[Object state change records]
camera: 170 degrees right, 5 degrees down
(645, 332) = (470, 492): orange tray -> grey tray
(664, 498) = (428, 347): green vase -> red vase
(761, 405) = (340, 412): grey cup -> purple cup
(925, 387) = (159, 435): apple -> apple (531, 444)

==

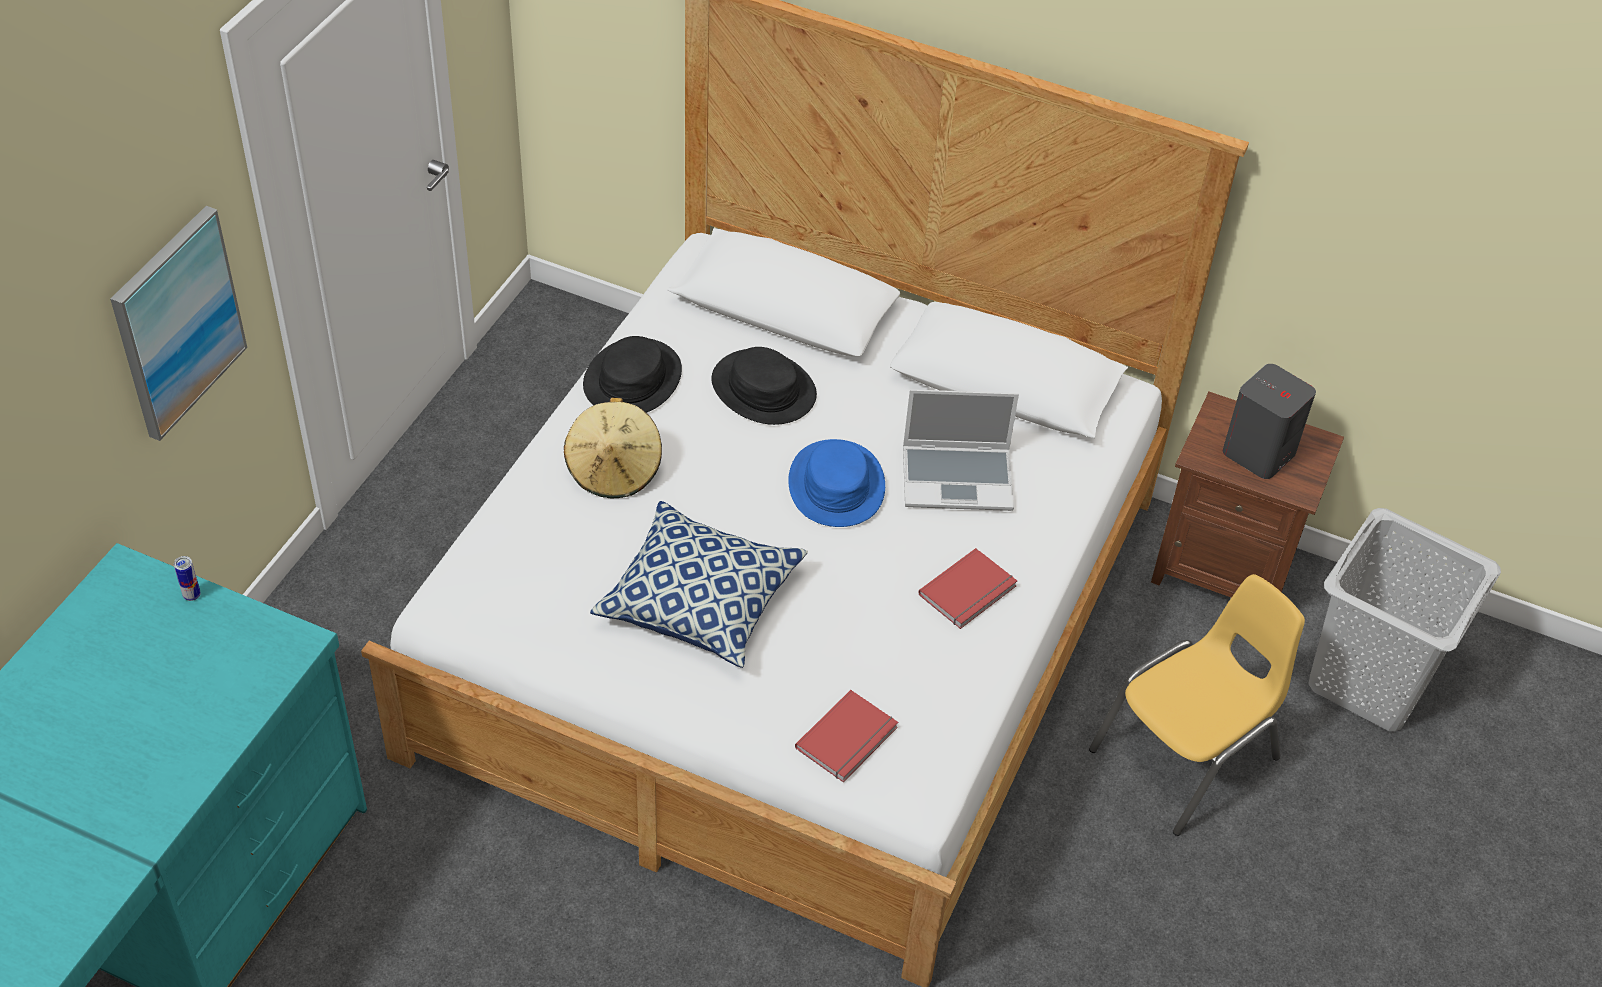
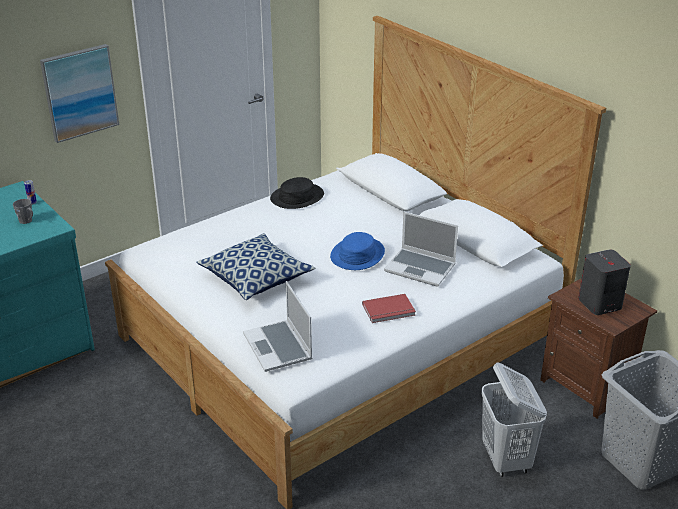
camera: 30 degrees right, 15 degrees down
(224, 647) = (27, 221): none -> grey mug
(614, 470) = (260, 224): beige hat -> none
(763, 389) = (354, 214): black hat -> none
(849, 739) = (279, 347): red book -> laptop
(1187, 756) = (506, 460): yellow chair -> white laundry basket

◆ **TASK BRIEF**
Your answer should consist only of the lines above between the line holding "(849, 739) = (279, 347): red book -> laptop" and the line holding "(1187, 756) = (506, 460): yellow", inclusive, each transcribed exactly.

◆ **ANSWER TO THE PROBLEM**
(849, 739) = (279, 347): red book -> laptop
(1187, 756) = (506, 460): yellow chair -> white laundry basket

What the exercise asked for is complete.